I have never really taken any pictures meant to be much more than snapshots but I was hoping to be able to do my sis's engagements and bridal portraits.  We will probably be taking them on the Texas Tech campus but I was wondering if anyone could give me any ideas on what to do or any tips on taking them?  any help is greatly appreciated!!  Thanks!!


----------



## Tally Ho

Awhile back someone esle posted a similiar question and I responded with this.  "I want to drive a race car in the Indy 500.  I drive to work every morning on the freeway.  Can anyone help me?"  (I got LOTS of nasty remarks, so I decided not to do that again!)

I suggest telling them you don't have any idea what you are doing, but everyone is gonna have a lot of fun and then shoot LOTS of images.  Don't shoot any two the same.  After posing them shoot one then have one of them turn toward the other and shoot it again, then have them tip their heads toward one another and shoot again.  Try lots of poses, and get lots of variety, close up, 3/4 length, full length, etc.  I posted an image below of a recent engagement image.  Simple but effective.  He is seated on the ground, leaning against the wall with his legs spread wide open.  She is seated between his legs.  I was up on a six foot step ladder shooting down on them.  I wish I would have noticed his wrinkled up shirt.  I find it REAL distracting.  This was shot in the late afternoon.The sun was behind the tree line, so the light was bouncing off of the sky giving me some real soft light.  An assistant bounced some of that light back into the shadow side of their faces with a silver reflector.

Lighting.  DO NOT shoot in direct sunshine as they will squint and look really bad.  Back them under a porch roof or the branches of a large tree where the lighting is nice and soft.  Don't use flash unless you absolutely must.  Find some images you like, and take them along with you and attempt to pose your couple in a similiar fashion.

Tally Ho


----------



## ksmattfish

Good suggestions from Tally Ho.  A small step ladder is my newest favorite photography accessory.

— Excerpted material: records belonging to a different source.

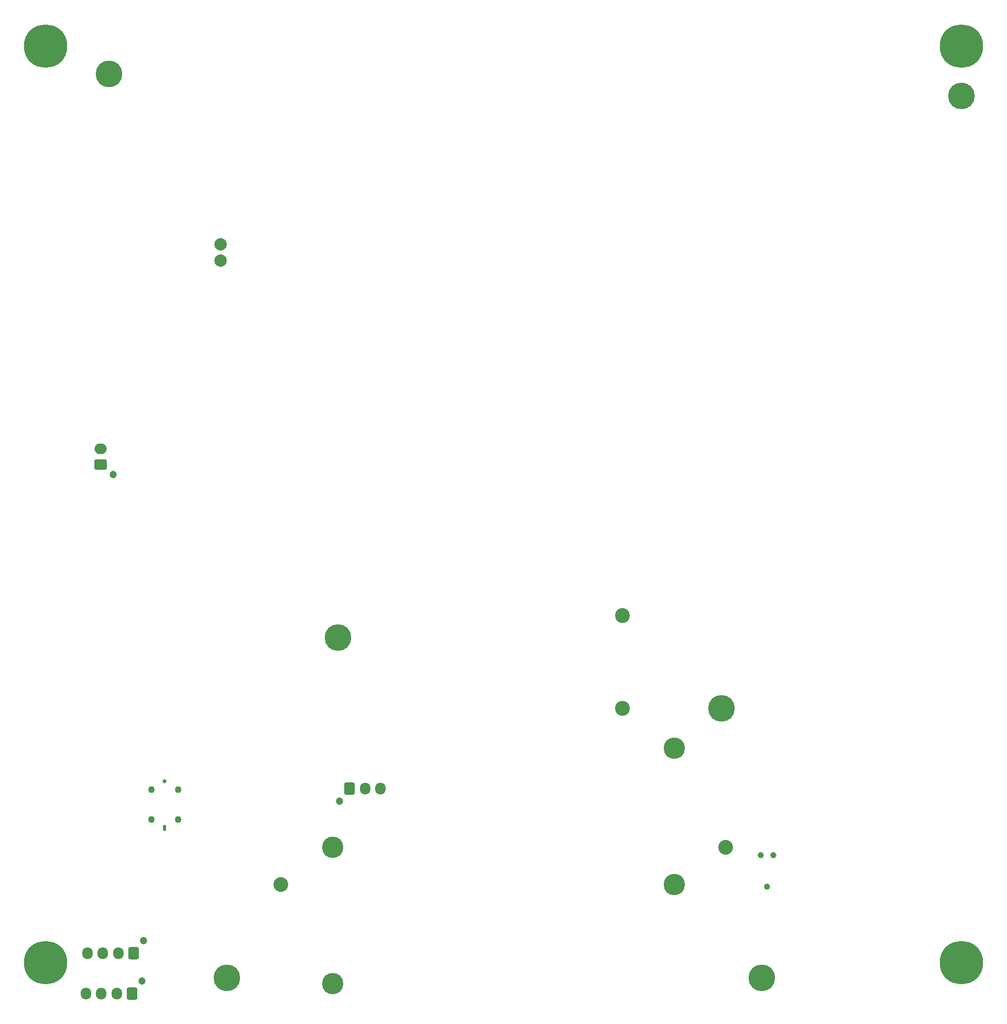
<source format=gbr>
%TF.GenerationSoftware,KiCad,Pcbnew,8.0.2*%
%TF.CreationDate,2024-06-03T23:57:49-04:00*%
%TF.ProjectId,IGGDriver,49474744-7269-4766-9572-2e6b69636164,rev?*%
%TF.SameCoordinates,Original*%
%TF.FileFunction,Soldermask,Bot*%
%TF.FilePolarity,Negative*%
%FSLAX46Y46*%
G04 Gerber Fmt 4.6, Leading zero omitted, Abs format (unit mm)*
G04 Created by KiCad (PCBNEW 8.0.2) date 2024-06-03 23:57:49*
%MOMM*%
%LPD*%
G01*
G04 APERTURE LIST*
G04 Aperture macros list*
%AMRoundRect*
0 Rectangle with rounded corners*
0 $1 Rounding radius*
0 $2 $3 $4 $5 $6 $7 $8 $9 X,Y pos of 4 corners*
0 Add a 4 corners polygon primitive as box body*
4,1,4,$2,$3,$4,$5,$6,$7,$8,$9,$2,$3,0*
0 Add four circle primitives for the rounded corners*
1,1,$1+$1,$2,$3*
1,1,$1+$1,$4,$5*
1,1,$1+$1,$6,$7*
1,1,$1+$1,$8,$9*
0 Add four rect primitives between the rounded corners*
20,1,$1+$1,$2,$3,$4,$5,0*
20,1,$1+$1,$4,$5,$6,$7,0*
20,1,$1+$1,$6,$7,$8,$9,0*
20,1,$1+$1,$8,$9,$2,$3,0*%
G04 Aperture macros list end*
%ADD10C,1.200000*%
%ADD11RoundRect,0.250000X-0.600000X-0.725000X0.600000X-0.725000X0.600000X0.725000X-0.600000X0.725000X0*%
%ADD12O,1.700000X1.950000*%
%ADD13C,0.990600*%
%ADD14C,4.300000*%
%ADD15C,2.390000*%
%ADD16C,3.450000*%
%ADD17RoundRect,0.250000X0.750000X-0.600000X0.750000X0.600000X-0.750000X0.600000X-0.750000X-0.600000X0*%
%ADD18O,2.000000X1.700000*%
%ADD19RoundRect,0.250000X0.600000X0.725000X-0.600000X0.725000X-0.600000X-0.725000X0.600000X-0.725000X0*%
%ADD20C,2.000000*%
%ADD21C,7.000000*%
%ADD22C,0.660000*%
%ADD23O,0.580000X1.000000*%
%ADD24C,1.100000*%
%ADD25C,2.400000*%
G04 APERTURE END LIST*
D10*
%TO.C,J3*%
X127250000Y-138450000D03*
D11*
X128850000Y-136450000D03*
D12*
X131350000Y-136450000D03*
X133850000Y-136450000D03*
%TD*%
D13*
%TO.C,J5*%
X196365000Y-152270000D03*
X195349000Y-147190000D03*
X197381000Y-147190000D03*
%TD*%
D14*
%TO.C,H5*%
X90000000Y-21000000D03*
%TD*%
D15*
%TO.C,BT1*%
X189630000Y-145900000D03*
D16*
X181300000Y-129900000D03*
X126100000Y-145900000D03*
%TD*%
D14*
%TO.C,H2*%
X109000000Y-167000000D03*
%TD*%
D10*
%TO.C,J1002*%
X90625000Y-85700000D03*
D17*
X88625000Y-84100000D03*
D18*
X88625000Y-81600000D03*
%TD*%
D14*
%TO.C,H4*%
X195500000Y-167000000D03*
%TD*%
D10*
%TO.C,J1*%
X95600000Y-161000000D03*
D19*
X94000000Y-163000000D03*
D12*
X91500000Y-163000000D03*
X89000000Y-163000000D03*
X86500000Y-163000000D03*
%TD*%
D10*
%TO.C,J7*%
X95350000Y-167525000D03*
D19*
X93750000Y-169525000D03*
D12*
X91250000Y-169525000D03*
X88750000Y-169525000D03*
X86250000Y-169525000D03*
%TD*%
D20*
%TO.C,TP1001*%
X108000000Y-51200000D03*
%TD*%
D21*
%TO.C,U13*%
X79750000Y-16500000D03*
X79750000Y-164500000D03*
X227750000Y-16500000D03*
X227750000Y-164500000D03*
%TD*%
D22*
%TO.C,J6*%
X99000000Y-135250001D03*
D23*
X99000000Y-142749999D03*
D24*
X101150000Y-136600000D03*
X96850000Y-136600000D03*
X101150000Y-141400000D03*
X96850000Y-141400000D03*
%TD*%
D14*
%TO.C,H6*%
X127000000Y-112000000D03*
%TD*%
%TO.C,H1*%
X189000000Y-123500000D03*
%TD*%
D20*
%TO.C,TP1002*%
X108000000Y-48500000D03*
%TD*%
D15*
%TO.C,BT2*%
X117770000Y-151900000D03*
D16*
X126100000Y-167900000D03*
X181300000Y-151900000D03*
%TD*%
D14*
%TO.C,H3*%
X227700000Y-24600000D03*
%TD*%
D25*
%TO.C,C106*%
X173000000Y-123500000D03*
X173000000Y-108500000D03*
%TD*%
M02*

</source>
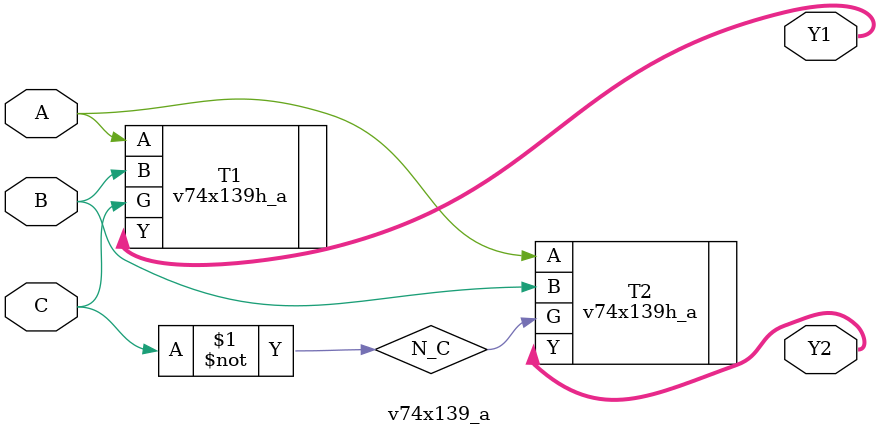
<source format=v>
`timescale 1ns / 1ps
module v74x139_a(
    input A,
	 input B,
	 input C,
    output [3:0] Y1,
    output [3:0] Y2
    );
	 
	 wire N_C;
	 
	 not T(N_C, C);
	 
	 v74x139h_a T1(.G(C), .A(A), .B(B), .Y(Y1));
	 v74x139h_a T2(.G(N_C), .A(A), .B(B), .Y(Y2));


endmodule

</source>
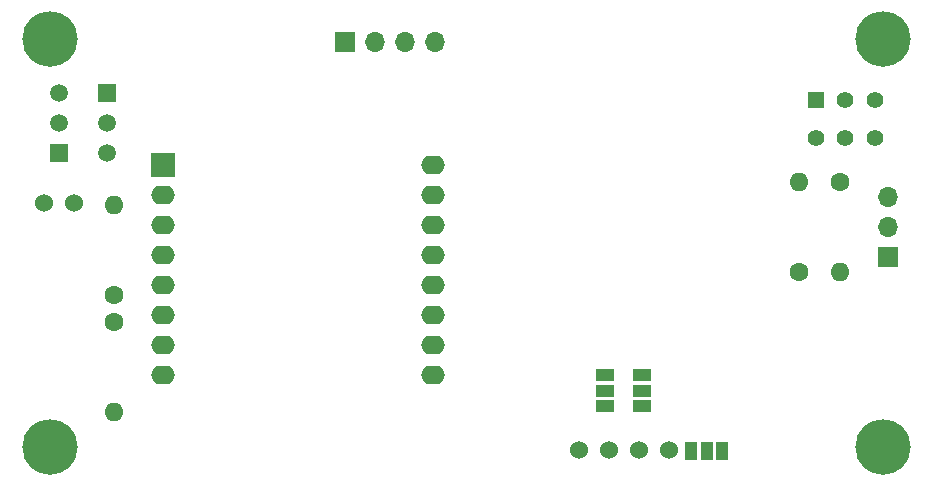
<source format=gbs>
G04 #@! TF.GenerationSoftware,KiCad,Pcbnew,6.0.2+dfsg-1*
G04 #@! TF.CreationDate,2023-06-09T11:08:57-07:00*
G04 #@! TF.ProjectId,DNS-DriveBy,444e532d-4472-4697-9665-42792e6b6963,rev?*
G04 #@! TF.SameCoordinates,Original*
G04 #@! TF.FileFunction,Soldermask,Bot*
G04 #@! TF.FilePolarity,Negative*
%FSLAX46Y46*%
G04 Gerber Fmt 4.6, Leading zero omitted, Abs format (unit mm)*
G04 Created by KiCad (PCBNEW 6.0.2+dfsg-1) date 2023-06-09 11:08:57*
%MOMM*%
%LPD*%
G01*
G04 APERTURE LIST*
%ADD10R,1.000000X1.500000*%
%ADD11C,4.700000*%
%ADD12C,1.600000*%
%ADD13O,1.600000X1.600000*%
%ADD14R,1.500000X1.500000*%
%ADD15C,1.500000*%
%ADD16R,1.700000X1.700000*%
%ADD17O,1.700000X1.700000*%
%ADD18C,1.524000*%
%ADD19R,2.000000X2.000000*%
%ADD20O,2.000000X1.600000*%
%ADD21R,1.400000X1.400000*%
%ADD22C,1.400000*%
%ADD23R,1.500000X1.000000*%
G04 APERTURE END LIST*
D10*
X60400000Y-38350000D03*
X59100000Y-38350000D03*
X57800000Y-38350000D03*
D11*
X3500000Y-3500000D03*
D12*
X8890000Y-25146000D03*
D13*
X8890000Y-17526000D03*
D14*
X4260000Y-13167200D03*
D15*
X4260000Y-10627200D03*
X4260000Y-8087200D03*
D12*
X70379000Y-15575000D03*
D13*
X70379000Y-23195000D03*
D16*
X28500000Y-3750000D03*
D17*
X31040000Y-3750000D03*
X33580000Y-3750000D03*
X36120000Y-3750000D03*
D18*
X48260000Y-38301200D03*
X50800000Y-38301200D03*
X53340000Y-38301200D03*
X55880000Y-38301200D03*
D19*
X13081000Y-14173200D03*
D20*
X13081000Y-16713200D03*
X13081000Y-19253200D03*
X13081000Y-21793200D03*
X13081000Y-24333200D03*
X13081000Y-26873200D03*
X13081000Y-29413200D03*
X13081000Y-31953200D03*
X35941000Y-31953200D03*
X35941000Y-29413200D03*
X35941000Y-26873200D03*
X35941000Y-24333200D03*
X35941000Y-21793200D03*
X35941000Y-19253200D03*
X35941000Y-16713200D03*
X35941000Y-14173200D03*
D11*
X74000000Y-3500000D03*
D16*
X74479000Y-21975000D03*
D17*
X74479000Y-19435000D03*
X74479000Y-16895000D03*
D21*
X68331500Y-8607800D03*
D22*
X70831500Y-8607800D03*
X73331500Y-8607800D03*
X68331500Y-11907800D03*
X70831500Y-11907800D03*
X73331500Y-11907800D03*
D12*
X66950000Y-23195000D03*
D13*
X66950000Y-15575000D03*
D12*
X8890000Y-27432000D03*
D13*
X8890000Y-35052000D03*
D18*
X5570000Y-17410400D03*
X3030000Y-17410400D03*
D14*
X8287600Y-8067200D03*
D15*
X8287600Y-10607200D03*
X8287600Y-13147200D03*
D11*
X74000000Y-38000000D03*
X3500000Y-38000000D03*
D23*
X50507500Y-33250000D03*
X50507500Y-31950000D03*
X50507500Y-34550000D03*
X53657500Y-31950000D03*
X53657500Y-33250000D03*
X53657500Y-34550000D03*
M02*

</source>
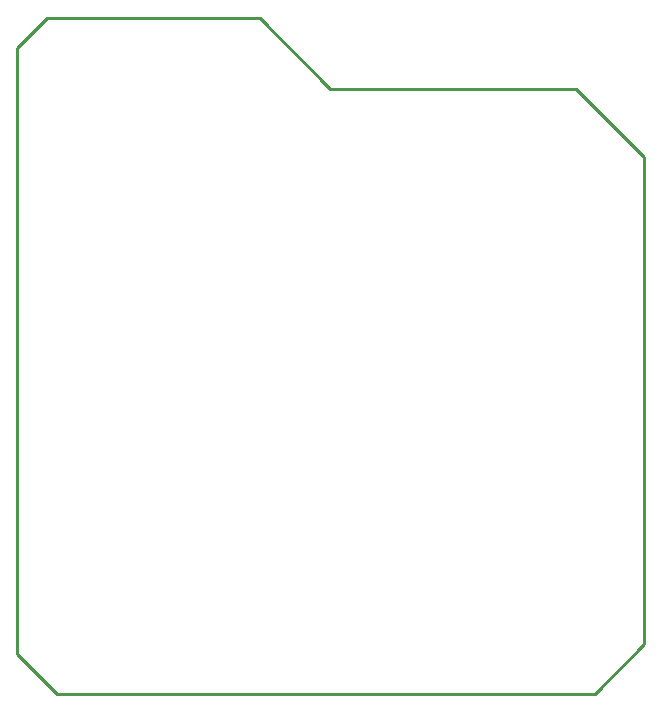
<source format=gko>
G04 Layer_Color=16711935*
%FSLAX24Y24*%
%MOIN*%
G70*
G01*
G75*
%ADD38C,0.0100*%
D38*
X25170Y7030D02*
X26810Y8670D01*
Y24900D01*
X7230Y7030D02*
X25170D01*
X5910Y8350D02*
X7230Y7030D01*
X5910Y8350D02*
Y28548D01*
X6894Y29532D01*
X16349Y27170D02*
X23240D01*
X24540D01*
X26810Y24900D01*
X13987Y29532D02*
X16349Y27170D01*
X6894Y29532D02*
X13987D01*
M02*

</source>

Visit the location of the portrait session a few days before, at the same time of day to get an idea of the lighting, backgrounds, etc...


----------



## CharlesSmithPhoto

I would suggest being as natural as possible. The key is your clients trusting you. Get to know them and let them to their "thing", interfering as little as possible.


----------



## Crimsonandwhite

best thing you can do is look through the galleries and remember some of your favorite poses that you see


----------



## 3of11

Google engagement photos or wedding photographers and find photos you like and then do what you can to duplicate them.  Also, laugh and be natural.  My favorite pictures are not necessarily posed but capturing their moments together.


----------